As a regulated BDC, Ares Capital must distribute 90% of its taxable income to investors via dividends to remain in compliance with IRS regulations. That high payout ratio is a big reason why the company has such a high dividend yield.
However, Ares Capital has done a much better job at paying a sustainable dividend than its peers in the BDC sector. The company has delivered 16 years of paying a stable to increasing quarterly dividend. It has been able to deliver dividend stability and growth by setting the quarterly payment to a sustainable level. It will periodically pay a small supplemental dividend, if needed, to return additional income to shareholders and remain in compliance with IRS regulations.

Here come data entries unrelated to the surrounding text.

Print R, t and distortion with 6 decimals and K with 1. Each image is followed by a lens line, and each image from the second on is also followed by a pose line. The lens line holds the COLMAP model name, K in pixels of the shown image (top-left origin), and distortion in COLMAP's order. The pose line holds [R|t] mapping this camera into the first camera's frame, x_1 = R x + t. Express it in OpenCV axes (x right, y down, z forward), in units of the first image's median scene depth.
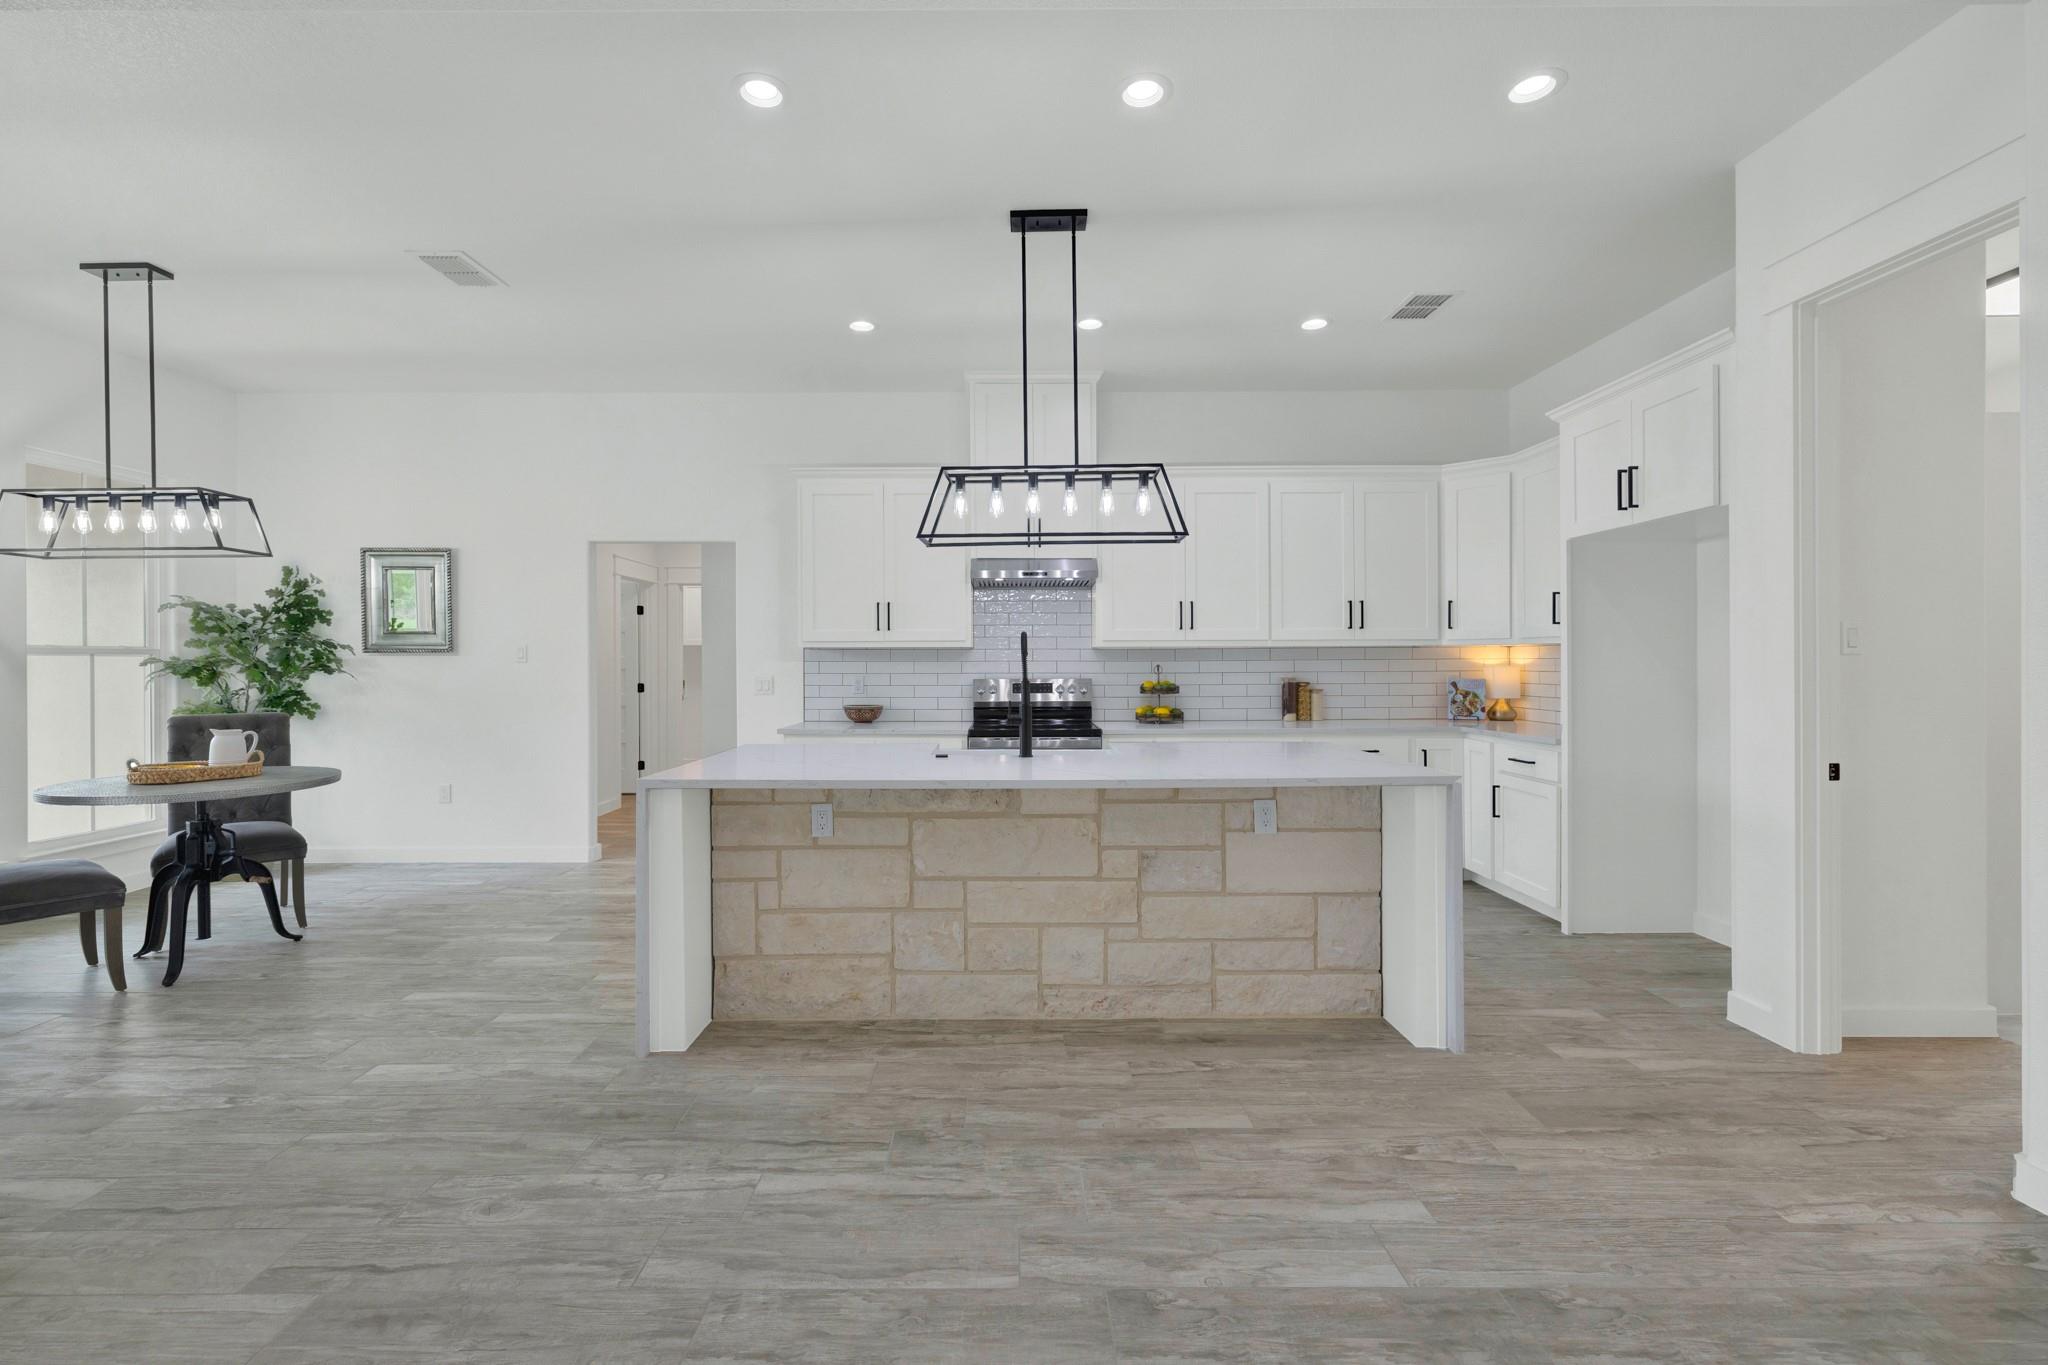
lens RADIAL K [[883.1, 0, 1013.3], [0, 883.1, 664.2], [0, 0, 1]] dist [0.002821, 0.001313]
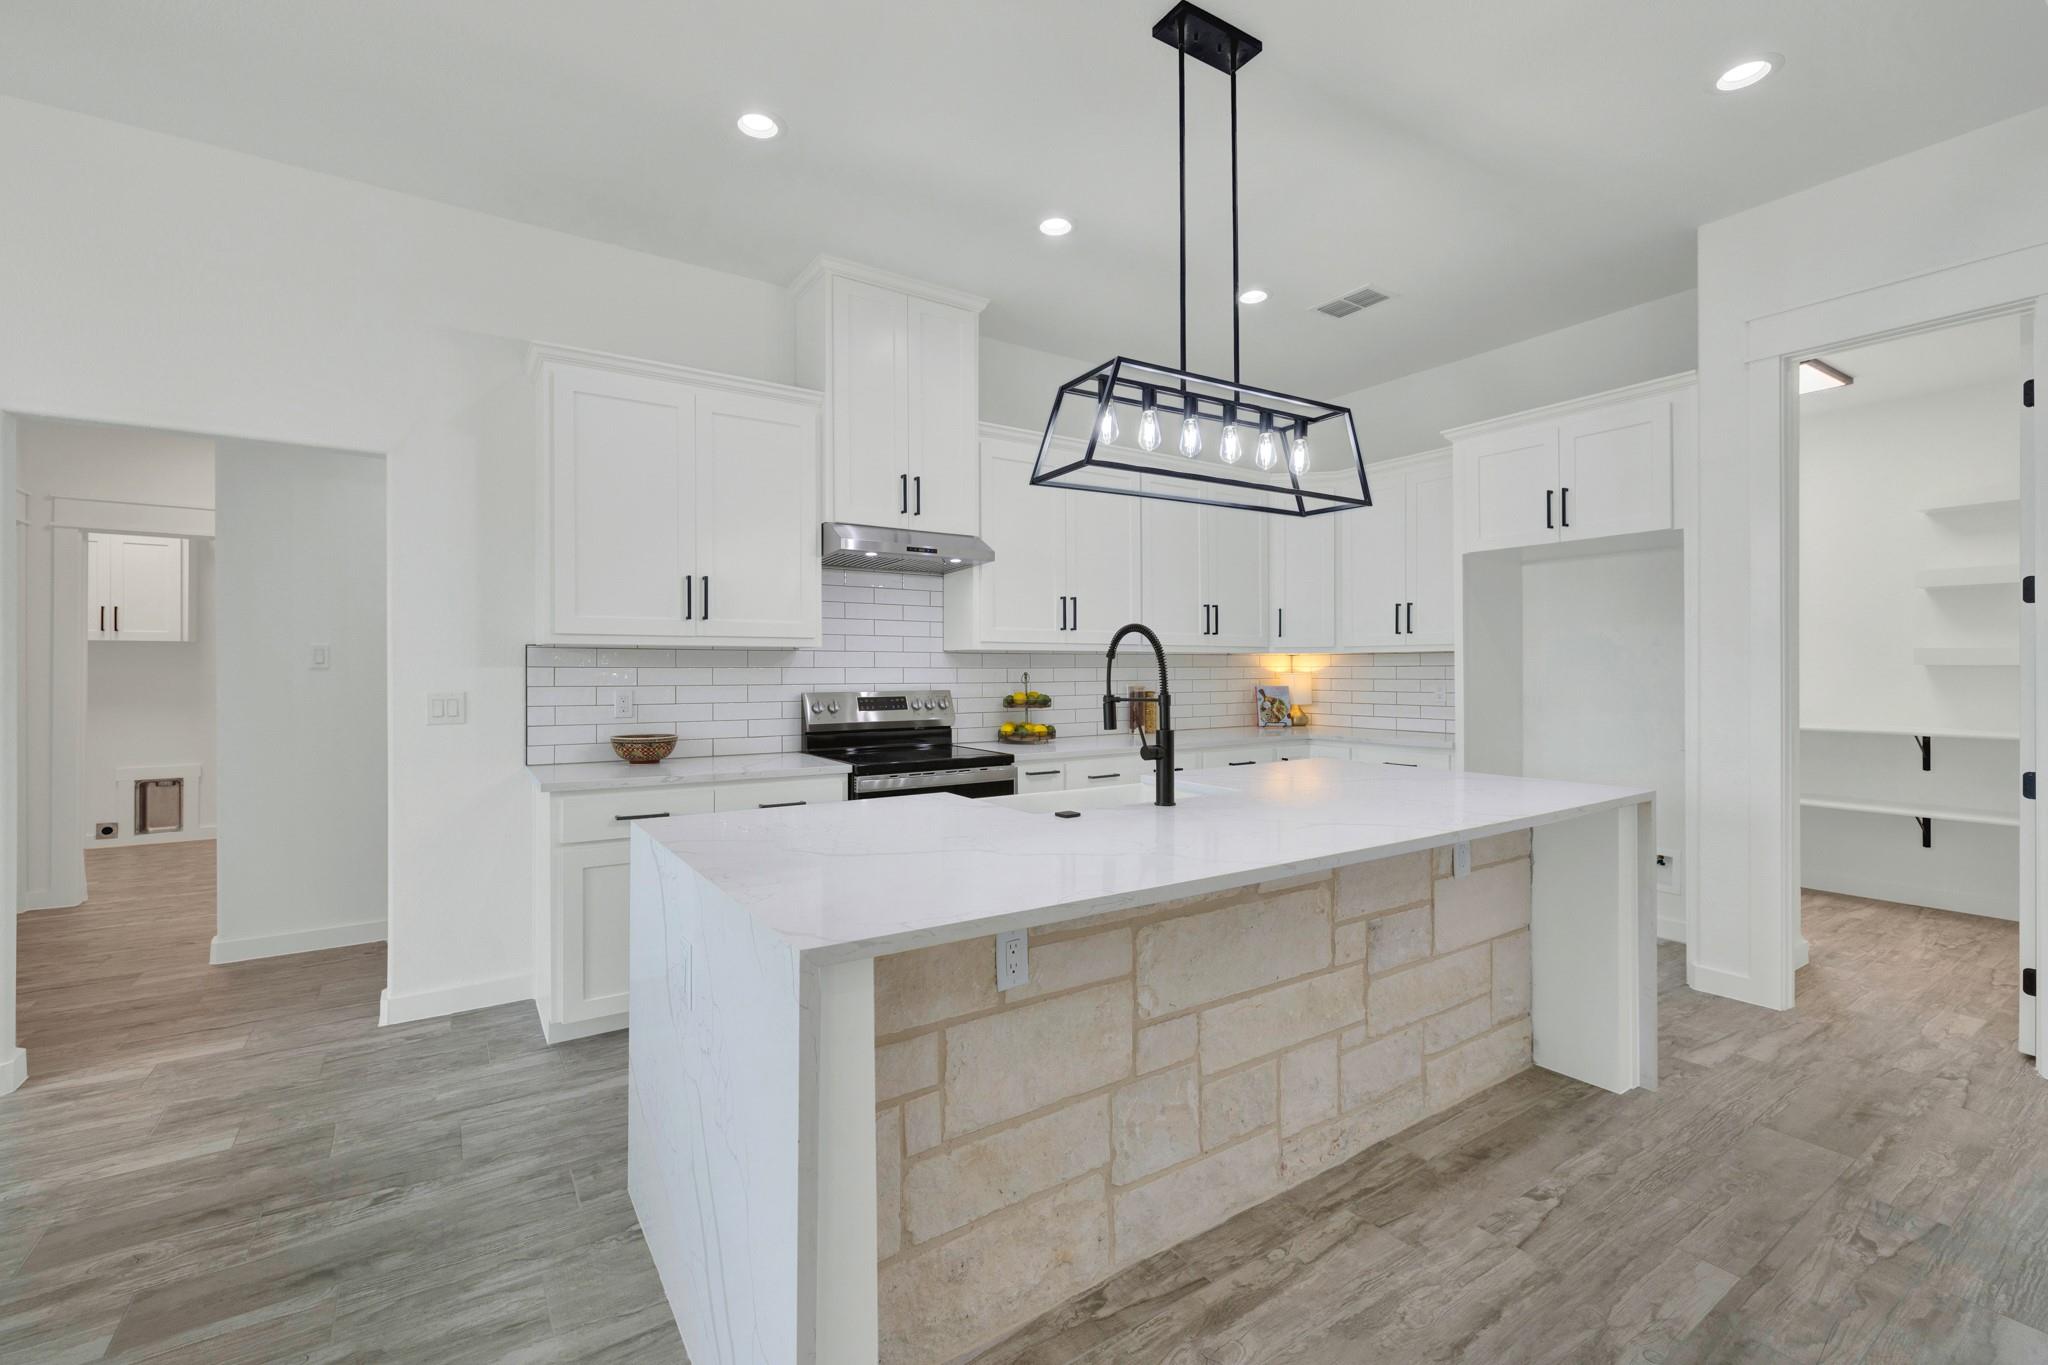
lens RADIAL K [[878.3, 0, 1013.4], [0, 878.3, 667.5], [0, 0, 1]] dist [0.000576, 0.002239]
pose [[0.831158, 0.002343, 0.556031, -0.344206], [0.000332, 0.999989, -0.004710, 0.000068], [-0.556036, 0.004100, 0.831148, 0.364192]]
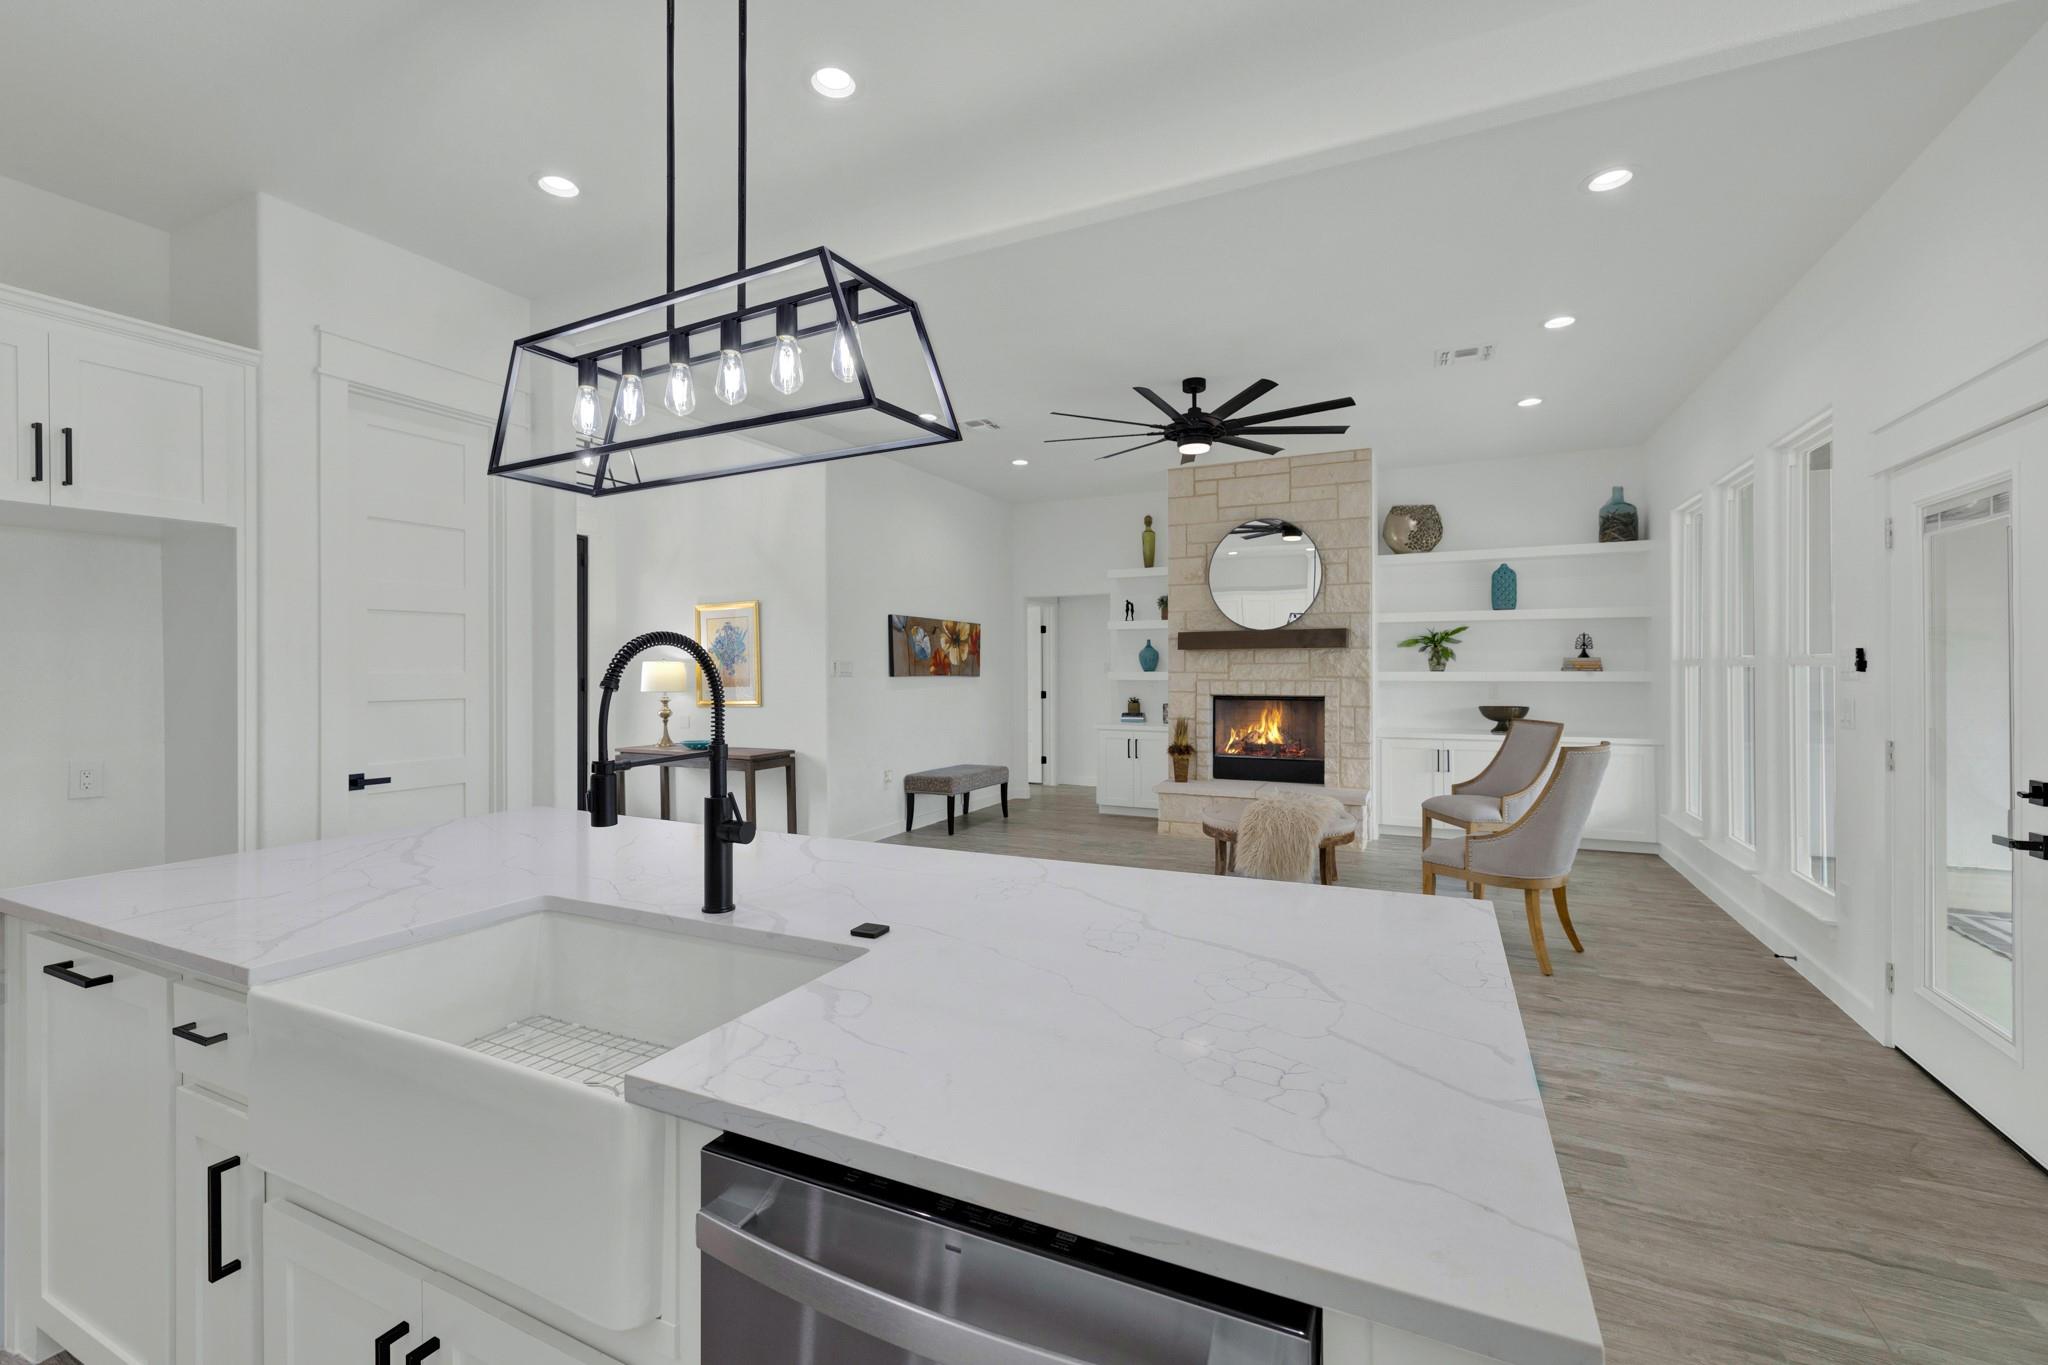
lens RADIAL K [[883.1, 0, 1009.2], [0, 883.1, 667.1], [0, 0, 1]] dist [0.002821, 0.001313]
pose [[-0.900977, 0.007663, 0.433800, -0.237380], [0.008704, 0.999962, 0.000413, -0.014944], [-0.433780, 0.004148, -0.901009, 0.996848]]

The company currently pays a quarterly dividend of $0.48 per share, which is below its GAAP net income level ($0.57 per share in the third quarter) and core earnings per share ($0.50 per share). By setting its dividend payment to a sustainable level, Ares Capital has built up a cushion. The company is currently carrying forward about $1.26 per share of taxable income from last year for distribution in 2025. This strategy provides a cushion for the company to continue maintaining its current dividend level should it experience a temporary decline in income in the future. As a result, the dividend is on solid ground these days.
What does the future hold for Ares Capital?
While Ares Capital is already the largest BDC, it has plenty of room to grow. Bank consolidation and failures have caused a steady decline in the number of banks operating in the U.S. over the years (70% reduction over the past four decades). As a result, there's less competition at a time when there's growing demand for credit as companies remain private for longer. Ares estimates that there's a $3 trillion opportunity for providing credit to traditional middle market companies and an additional $2.4 trillion opportunity for companies with over $1 billion in annual revenue.
The company has been capitalizing on the growing opportunity in the private credit market by raising additional capital to expand its portfolio. It benefited from its long-standing relationships with banks and institutional capital providers by raising over $1 billion of new debt capital in the third quarter. That helped further bolster its liquidity, enabling it to capitalize on new investment opportunities. Ares Capital made $3.9 billion of new investment commitments during the third quarter across 35 new and 45 existing portfolio companies. These new investments helped offset the impact of $2.6 billion in exited investments during the quarter, enabling the company to expand its portfolio and support its dividend.
Ares Capital is a buy in 2026
Ares Capital is entering 2026 in great shape. It has a strong portfolio and financial profile, positioning the company to continue paying its high-yielding dividend in the coming year. That makes Ares stock a buy for those seeking a lucrative passive income stream in 2026.